# Exercise description
Swap each "Bornes" in the lines below for "Terminais" and keep everything else unchanged. Leave the pictures out of your answer.

Data entries:
§ §
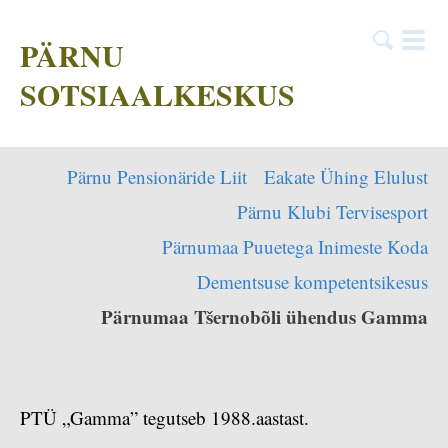
PÄRNU
SOTSIAALKESKUS
Pärnu Pensionäride Liit
Eakate Ühing Elulust
Pärnu Klubi Tervisesport
Pärnumaa Puuetega Inimeste Koda
Dementsuse kompetentsikesus
Pärnumaa Tšernobõli ühendus Gamma
PTÜ „Gamma” tegutseb 1988.aastast.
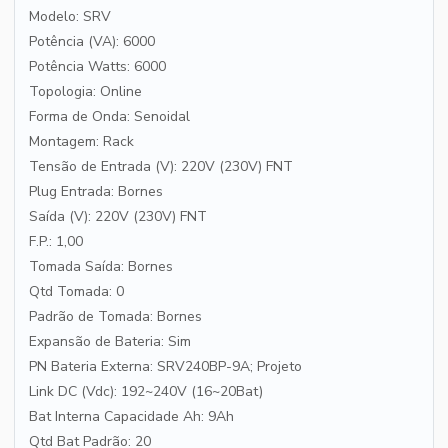
Modelo: SRV
Potência (VA): 6000
Potência Watts: 6000
Topologia: Online
Forma de Onda: Senoidal
Montagem: Rack
Tensão de Entrada (V): 220V (230V) FNT
Plug Entrada: Bornes
Saída (V): 220V (230V) FNT
F.P.: 1,00
Tomada Saída: Bornes
Qtd Tomada: 0
Padrão de Tomada: Bornes
Expansão de Bateria: Sim
PN Bateria Externa: SRV240BP-9A; Projeto
Link DC (Vdc): 192~240V (16~20Bat)
Bat Interna Capacidade Ah: 9Ah
Qtd Bat Padrão: 20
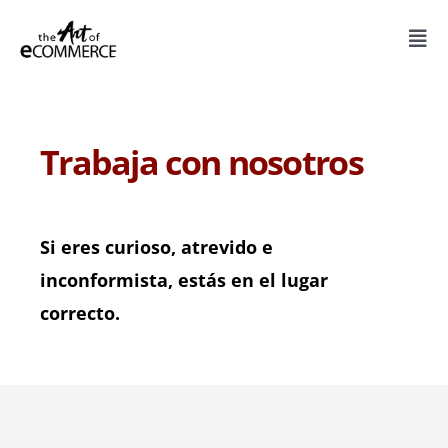
Saltar
al
Togg
contenido
Navi
Servicios
Trabaja con nosotros
Recursos y herramientas
Nosotros
Si eres curioso, atrevido e
Blog
inconformista, estás en el lugar
correcto.
CONTACTA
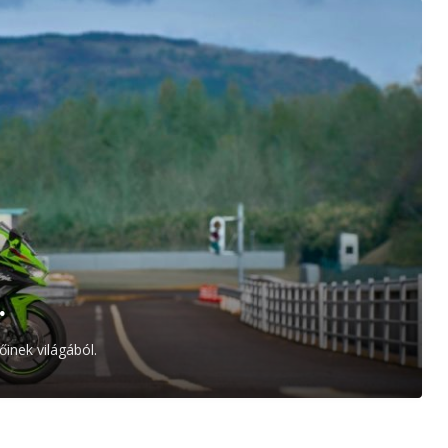
.
inek világából.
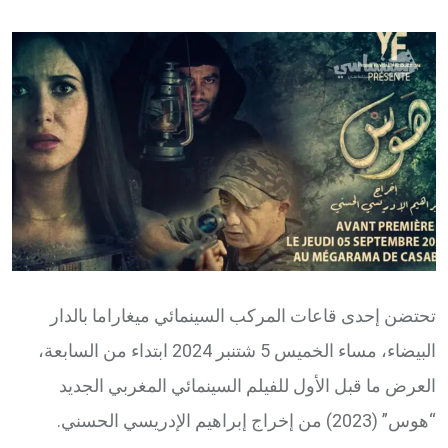
via
Email
تحتضن إحدى قاعات المركب السينمائي ميغاراما بالدار
البيضاء، مساء الخميس 5 شتنبر 2024 ابتداء من السابعة،
العرض ما قبل الأول للفيلم السينمائي المغربي الجديد
“هوس” (2023) من إخراج إبراهيم الإدريسي الحسني.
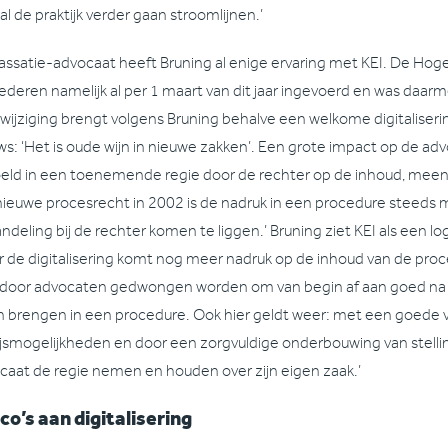
al de praktijk verder gaan stroomlijnen.’
cassatie-advocaat heeft Bruning al enige ervaring met KEI. De Hoge
ederen namelijk al per 1 maart van dit jaar ingevoerd en was daar
wijziging brengt volgens Bruning behalve een welkome digitaliserin
ws: ‘Het is oude wijn in nieuwe zakken’. Een grote impact op de ad
eld in een toenemende regie door de rechter op de inhoud, meent 
nieuwe procesrecht in 2002 is de nadruk in een procedure steeds
ndeling bij de rechter komen te liggen.’ Bruning ziet KEI als een lo
r de digitalisering komt nog meer nadruk op de inhoud van de pro
door advocaten gedwongen worden om van begin af aan goed na t
en brengen in een procedure. Ook hier geldt weer: met een goede 
jsmogelijkheden en door een zorgvuldige onderbouwing van stell
caat de regie nemen en houden over zijn eigen zaak.’
ico’s aan digitalisering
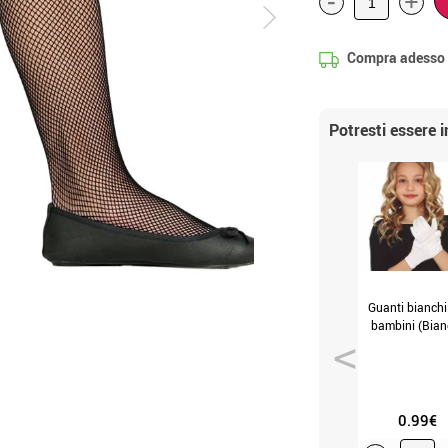
-
+
Compra adesso
Potresti essere 
Guanti bianchi
bambini (Bian
0.99€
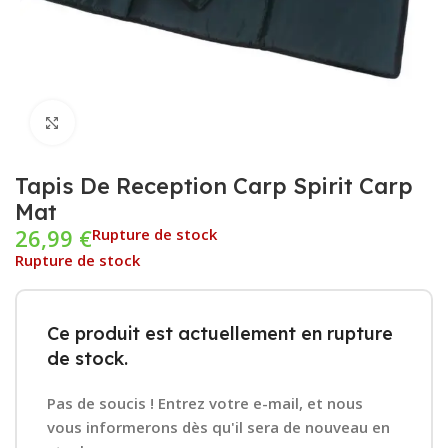
Cliquez pour agrandir
Tapis De Reception Carp Spirit Carp
Mat
26,99
€
Rupture de stock
Rupture de stock
Ce produit est actuellement en rupture
de stock.
Pas de soucis ! Entrez votre e-mail, et nous
vous informerons dès qu'il sera de nouveau en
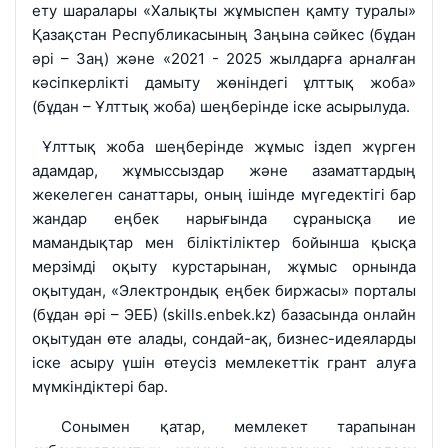
ету шаралары «Халықты жұмыспен қамту туралы»
Қазақстан Республикасының Заңына сәйкес (бұдан
әрі – Заң) және «2021 - 2025 жылдарға арналған
кәсіпкерлікті дамыту жөніндегі ұлттық жоба»
(бұдан – Ұлттық жоба) шеңберінде іске асырылуда.
Ұлттық жоба шеңберінде жұмыс іздеп жүрген
адамдар, жұмыссыздар және азаматтардың
жекелеген санаттары, оның ішінде мүгедектігі бар
жандар еңбек нарығында сұранысқа ие
мамандықтар мен біліктіліктер бойынша қысқа
мерзімді оқыту курстарынан, жұмыс орнында
оқытудан, «Электрондық еңбек биржасы» порталы
(бұдан әрі – ЭЕБ) (skills.enbek.kz) базасында онлайн
оқытудан өте алады, сондай-ақ, бизнес-идеяларды
іске асыру үшін өтеусіз мемлекеттік грант алуға
мүмкіндіктері бар.
Сонымен қатар, мемлекет тарапынан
§ §
# Reply to the task
PÄRNU
SOTSIAALKESKUS
Pärnu Pensionäride Liit
Eakate Ühing Elulust
Pärnu Klubi Tervisesport
Pärnumaa Puuetega Inimeste Koda
Dementsuse kompetentsikesus
Pärnumaa Tšernobõli ühendus Gamma
PTÜ „Gamma” tegutseb 1988.aastast.
Modelo: SRV
Potência (VA): 6000
Potência Watts: 6000
Topologia: Online
Forma de Onda: Senoidal
Montagem: Rack
Tensão de Entrada (V): 220V (230V) FNT
Plug Entrada: Terminais
Saída (V): 220V (230V) FNT
F.P.: 1,00
Tomada Saída: Terminais
Qtd Tomada: 0
Padrão de Tomada: Terminais
Expansão de Bateria: Sim
PN Bateria Externa: SRV240BP-9A; Projeto
Link DC (Vdc): 192~240V (16~20Bat)
Bat Interna Capacidade Ah: 9Ah
Qtd Bat Padrão: 20
Saltar
al
Togg
contenido
Navi
Servicios
Trabaja con nosotros
Recursos y herramientas
Nosotros
Si eres curioso, atrevido e
Blog
inconformista, estás en el lugar
correcto.
CONTACTA
.
inek világából.
via
Email
تحتضن إحدى قاعات المركب السينمائي ميغاراما بالدار
البيضاء، مساء الخميس 5 شتنبر 2024 ابتداء من السابعة،
العرض ما قبل الأول للفيلم السينمائي المغربي الجديد
“هوس” (2023) من إخراج إبراهيم الإدريسي الحسني.
al de praktijk verder gaan stroomlijnen.’
cassatie-advocaat heeft Bruning al enige ervaring met KEI. De Hoge
ederen namelijk al per 1 maart van dit jaar ingevoerd en was daar
wijziging brengt volgens Bruning behalve een welkome digitaliserin
ws: ‘Het is oude wijn in nieuwe zakken’. Een grote impact op de ad
eld in een toenemende regie door de rechter op de inhoud, meent 
nieuwe procesrecht in 2002 is de nadruk in een procedure steeds
ndeling bij de rechter komen te liggen.’ Bruning ziet KEI als een lo
r de digitalisering komt nog meer nadruk op de inhoud van de pro
door advocaten gedwongen worden om van begin af aan goed na t
en brengen in een procedure. Ook hier geldt weer: met een goede 
jsmogelijkheden en door een zorgvuldige onderbouwing van stell
caat de regie nemen en houden over zijn eigen zaak.’
ico’s aan digitalisering
-
+
Compra adesso
Potresti essere 
Guanti bianchi
bambini (Bian
0.99€
Cliquez pour agrandir
Tapis De Reception Carp Spirit Carp
Mat
26,99
€
Rupture de stock
Rupture de stock
Ce produit est actuellement en rupture
de stock.
Pas de soucis ! Entrez votre e-mail, et nous
vous informerons dès qu'il sera de nouveau en
ету шаралары «Халықты жұмыспен қамту туралы»
Қазақстан Республикасының Заңына сәйкес (бұдан
әрі – Заң) және «2021 - 2025 жылдарға арналған
кәсіпкерлікті дамыту жөніндегі ұлттық жоба»
(бұдан – Ұлттық жоба) шеңберінде іске асырылуда.
Ұлттық жоба шеңберінде жұмыс іздеп жүрген
адамдар, жұмыссыздар және азаматтардың
жекелеген санаттары, оның ішінде мүгедектігі бар
жандар еңбек нарығында сұранысқа ие
мамандықтар мен біліктіліктер бойынша қысқа
мерзімді оқыту курстарынан, жұмыс орнында
оқытудан, «Электрондық еңбек биржасы» порталы
(бұдан әрі – ЭЕБ) (skills.enbek.kz) базасында онлайн
оқытудан өте алады, сондай-ақ, бизнес-идеяларды
іске асыру үшін өтеусіз мемлекеттік грант алуға
мүмкіндіктері бар.
Сонымен қатар, мемлекет тарапынан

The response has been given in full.